# Activity:
Transcribe nothing except the lines below that run from the one with "right hip: (130, 272)" to the one with "right shoulder: (319, 145)", ends included, and do not copy any picture.

Information given: Begin

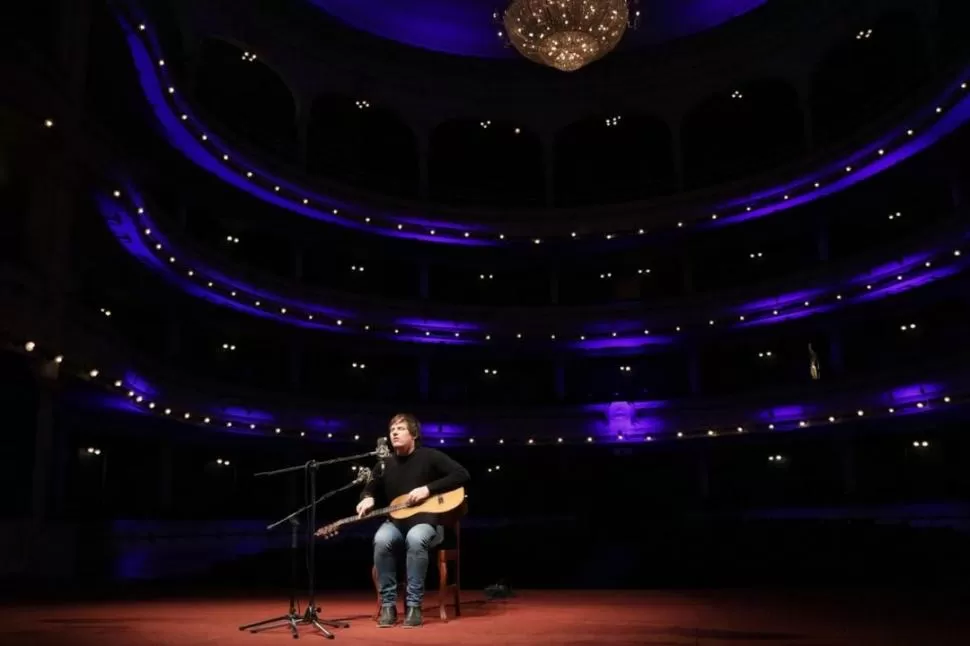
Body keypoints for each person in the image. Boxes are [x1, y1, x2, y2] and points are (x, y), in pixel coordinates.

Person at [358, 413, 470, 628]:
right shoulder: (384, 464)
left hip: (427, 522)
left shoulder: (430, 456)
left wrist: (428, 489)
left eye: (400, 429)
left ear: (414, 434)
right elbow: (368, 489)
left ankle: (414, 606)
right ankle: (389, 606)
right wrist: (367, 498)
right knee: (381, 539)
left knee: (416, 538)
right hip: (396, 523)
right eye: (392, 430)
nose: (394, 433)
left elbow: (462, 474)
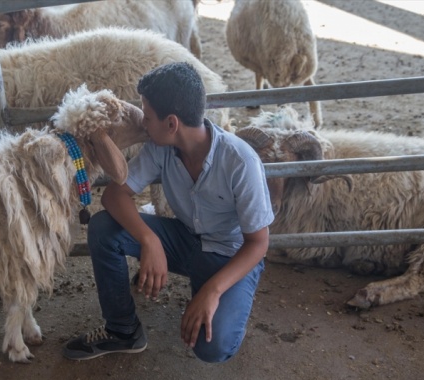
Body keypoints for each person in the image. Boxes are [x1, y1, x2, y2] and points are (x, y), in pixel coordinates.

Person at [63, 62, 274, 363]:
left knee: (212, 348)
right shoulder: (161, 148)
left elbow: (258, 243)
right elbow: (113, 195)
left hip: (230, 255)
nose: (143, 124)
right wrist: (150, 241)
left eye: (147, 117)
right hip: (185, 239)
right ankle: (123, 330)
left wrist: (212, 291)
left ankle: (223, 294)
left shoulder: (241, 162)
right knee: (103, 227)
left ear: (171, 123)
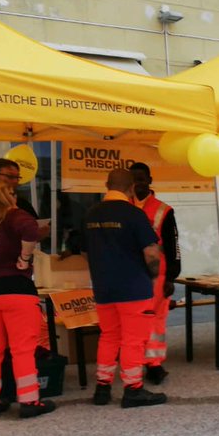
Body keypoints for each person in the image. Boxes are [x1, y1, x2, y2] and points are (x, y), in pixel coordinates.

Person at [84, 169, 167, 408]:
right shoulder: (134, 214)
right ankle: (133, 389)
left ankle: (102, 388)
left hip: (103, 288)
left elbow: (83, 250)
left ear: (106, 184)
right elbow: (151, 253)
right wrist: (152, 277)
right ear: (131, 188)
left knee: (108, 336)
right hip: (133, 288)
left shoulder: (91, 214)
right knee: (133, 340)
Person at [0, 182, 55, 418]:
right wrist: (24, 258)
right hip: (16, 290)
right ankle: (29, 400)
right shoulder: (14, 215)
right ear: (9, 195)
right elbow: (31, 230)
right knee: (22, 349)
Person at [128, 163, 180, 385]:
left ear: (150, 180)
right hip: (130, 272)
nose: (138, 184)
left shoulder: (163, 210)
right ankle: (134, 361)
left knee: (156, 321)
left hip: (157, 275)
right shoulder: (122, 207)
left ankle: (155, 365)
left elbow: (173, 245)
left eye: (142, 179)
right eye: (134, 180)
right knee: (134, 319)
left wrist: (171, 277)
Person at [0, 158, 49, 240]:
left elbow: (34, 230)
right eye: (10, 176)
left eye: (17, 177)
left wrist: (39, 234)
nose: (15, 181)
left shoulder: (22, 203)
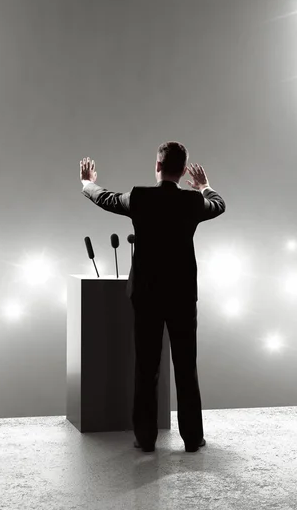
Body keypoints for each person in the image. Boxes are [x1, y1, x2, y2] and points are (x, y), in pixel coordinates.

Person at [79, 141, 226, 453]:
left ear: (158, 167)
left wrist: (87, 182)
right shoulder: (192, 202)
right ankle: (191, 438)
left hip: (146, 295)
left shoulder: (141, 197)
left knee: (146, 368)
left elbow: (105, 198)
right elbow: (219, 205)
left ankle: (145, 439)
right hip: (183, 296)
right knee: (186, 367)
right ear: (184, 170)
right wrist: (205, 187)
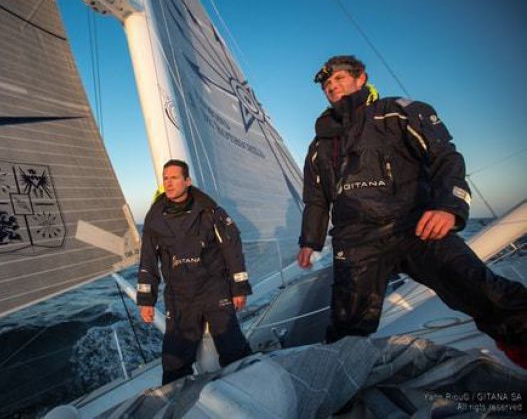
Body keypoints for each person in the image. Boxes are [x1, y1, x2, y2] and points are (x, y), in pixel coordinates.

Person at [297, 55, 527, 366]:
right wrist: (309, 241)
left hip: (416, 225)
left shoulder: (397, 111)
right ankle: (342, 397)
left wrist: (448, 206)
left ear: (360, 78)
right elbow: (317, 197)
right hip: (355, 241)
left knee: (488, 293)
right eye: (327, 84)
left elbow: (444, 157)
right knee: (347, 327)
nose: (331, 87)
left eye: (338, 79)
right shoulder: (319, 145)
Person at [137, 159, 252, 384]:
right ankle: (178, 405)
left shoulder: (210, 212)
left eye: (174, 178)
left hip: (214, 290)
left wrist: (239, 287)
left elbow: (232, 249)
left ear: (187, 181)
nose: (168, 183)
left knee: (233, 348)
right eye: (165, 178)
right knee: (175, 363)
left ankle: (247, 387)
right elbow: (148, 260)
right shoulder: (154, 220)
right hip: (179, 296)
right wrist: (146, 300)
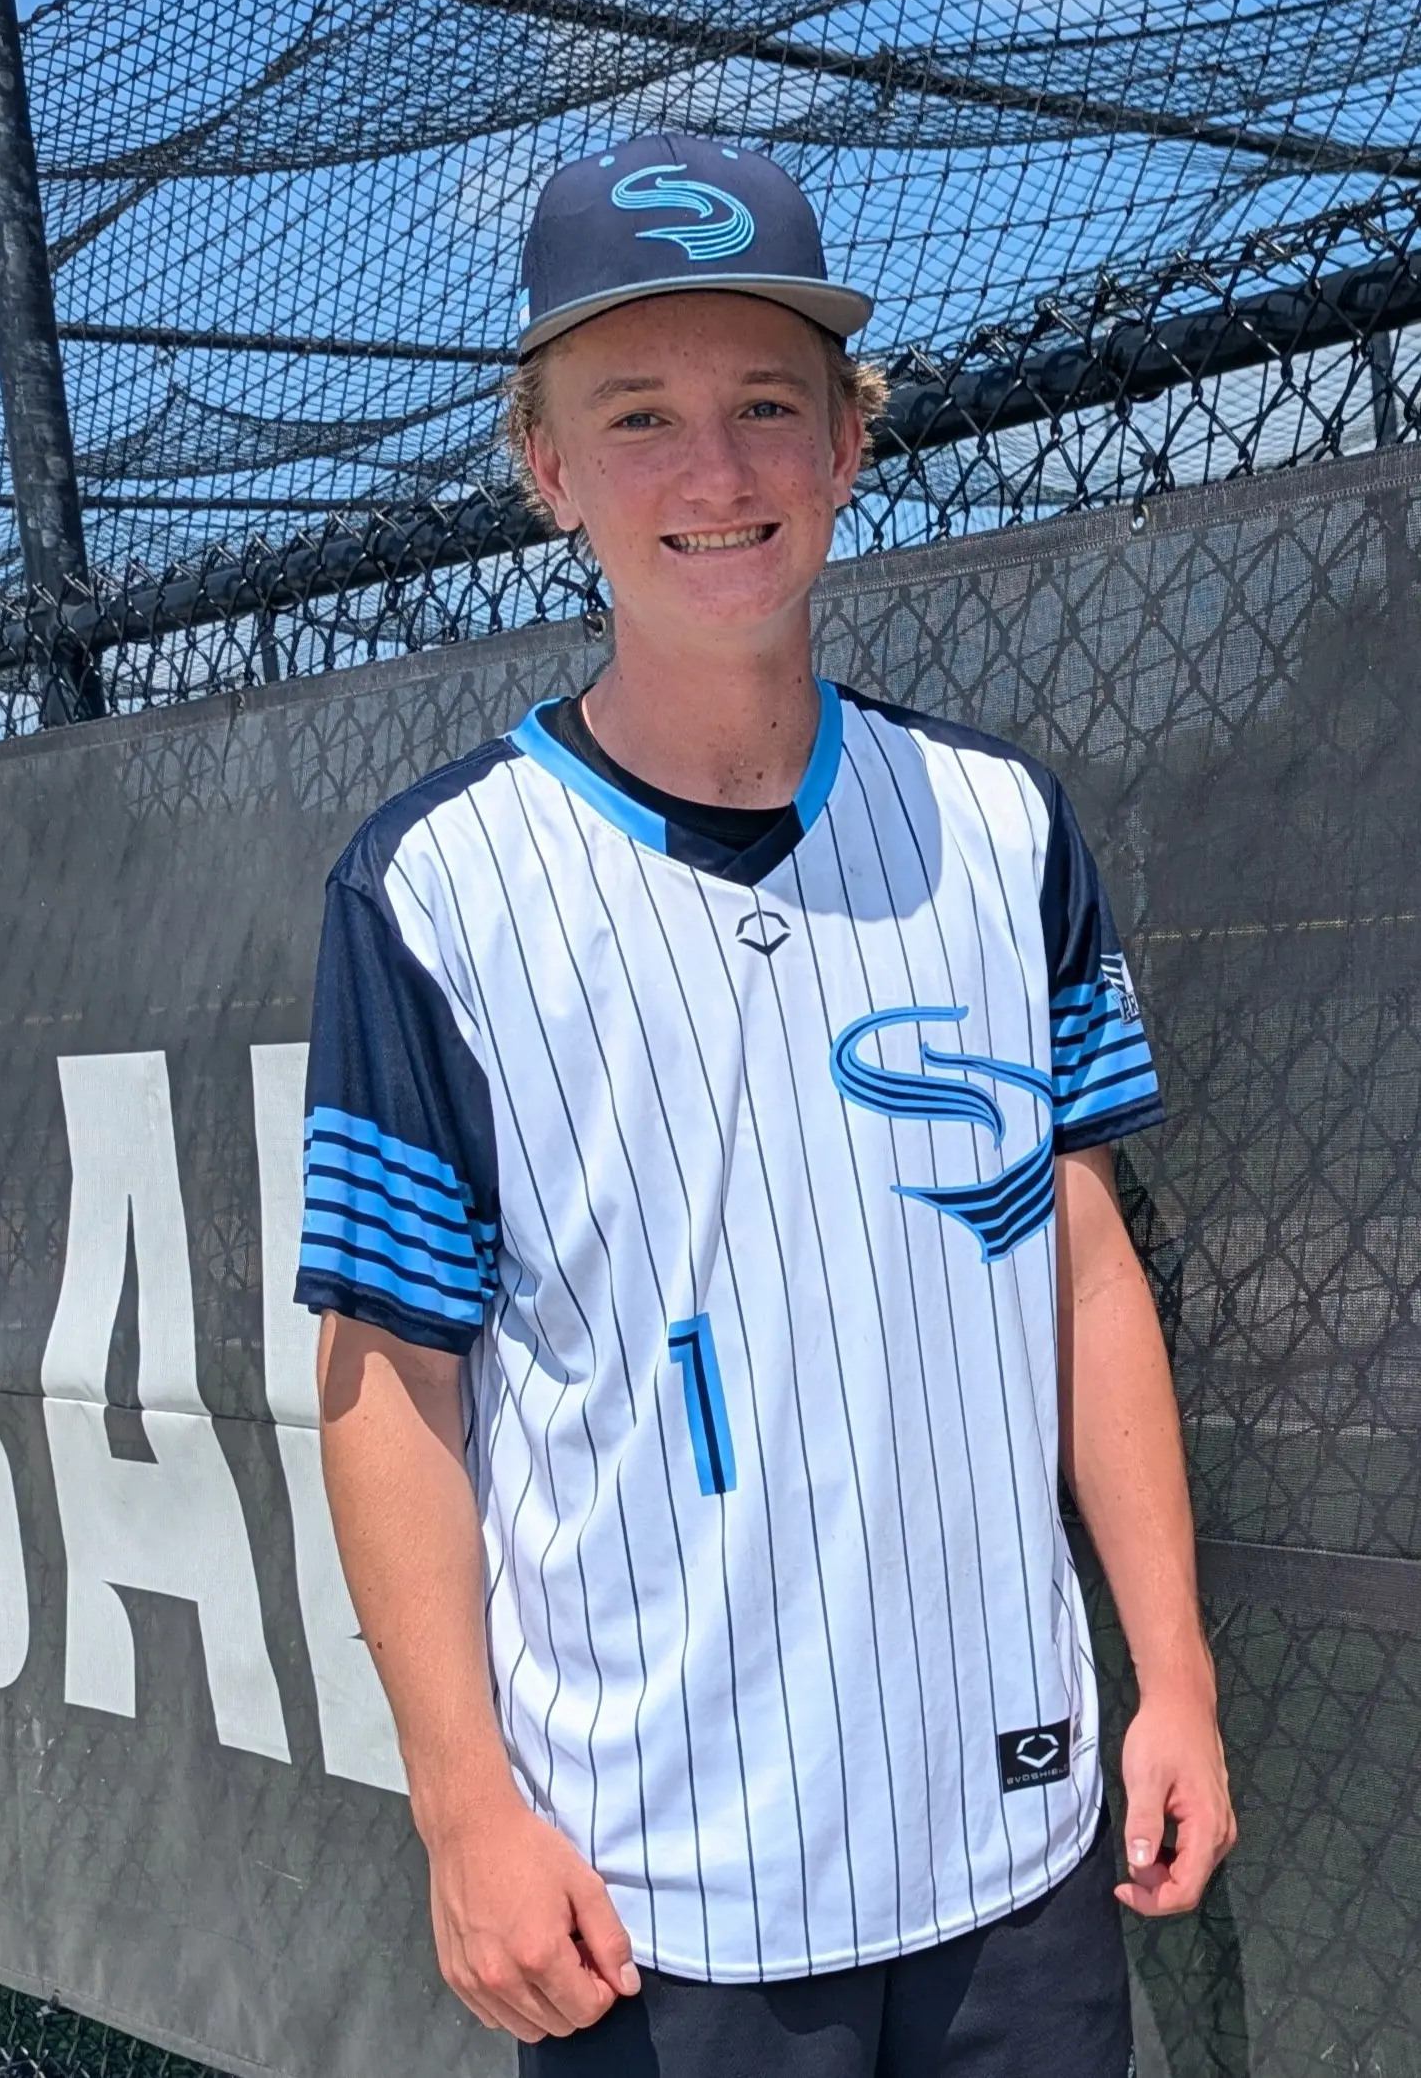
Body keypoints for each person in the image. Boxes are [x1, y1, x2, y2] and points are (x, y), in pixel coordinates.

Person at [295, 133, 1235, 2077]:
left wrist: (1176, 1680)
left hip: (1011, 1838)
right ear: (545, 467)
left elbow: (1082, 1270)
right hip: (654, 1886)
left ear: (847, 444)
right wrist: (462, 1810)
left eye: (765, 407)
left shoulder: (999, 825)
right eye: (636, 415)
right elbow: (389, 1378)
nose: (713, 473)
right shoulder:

Information given: End

# Solution for this problem:
right hip: (130, 272)
nose: (138, 184)
left shoulder: (163, 210)
right ankle: (134, 361)
left knee: (156, 321)
left hip: (157, 275)
right shoulder: (122, 207)
left ankle: (155, 365)
left elbow: (173, 245)
left eye: (142, 179)
right eye: (134, 180)
right knee: (134, 319)
left wrist: (171, 277)
Person at [0, 158, 49, 240]:
left elbow: (34, 230)
right eye: (10, 176)
left eye: (17, 177)
left wrist: (39, 234)
nose: (15, 181)
left shoulder: (22, 203)
Body keypoints for each person in the image. Boxes are [x1, y1, x2, y2] and points are (x, y), in pixel coordinates.

Person at [79, 141, 226, 453]:
left ear: (158, 167)
left wrist: (87, 182)
right shoulder: (192, 202)
right ankle: (191, 438)
left hip: (146, 295)
left shoulder: (141, 197)
left knee: (146, 368)
left elbow: (105, 198)
right elbow: (219, 205)
left ankle: (145, 439)
right hip: (183, 296)
right knee: (186, 367)
right ear: (184, 170)
right wrist: (205, 187)
Body keypoints for each person in the image. Boxes are [x1, y1, x2, y2] and points are (x, y), in pixel coordinates.

Person at [297, 55, 527, 366]:
right wrist: (309, 241)
left hip: (416, 225)
left shoulder: (397, 111)
right ankle: (342, 397)
left wrist: (448, 206)
left ear: (360, 78)
right elbow: (317, 197)
right hip: (355, 241)
left knee: (488, 293)
right eye: (327, 84)
left elbow: (444, 157)
right knee: (347, 327)
nose: (331, 87)
left eye: (338, 79)
right shoulder: (319, 145)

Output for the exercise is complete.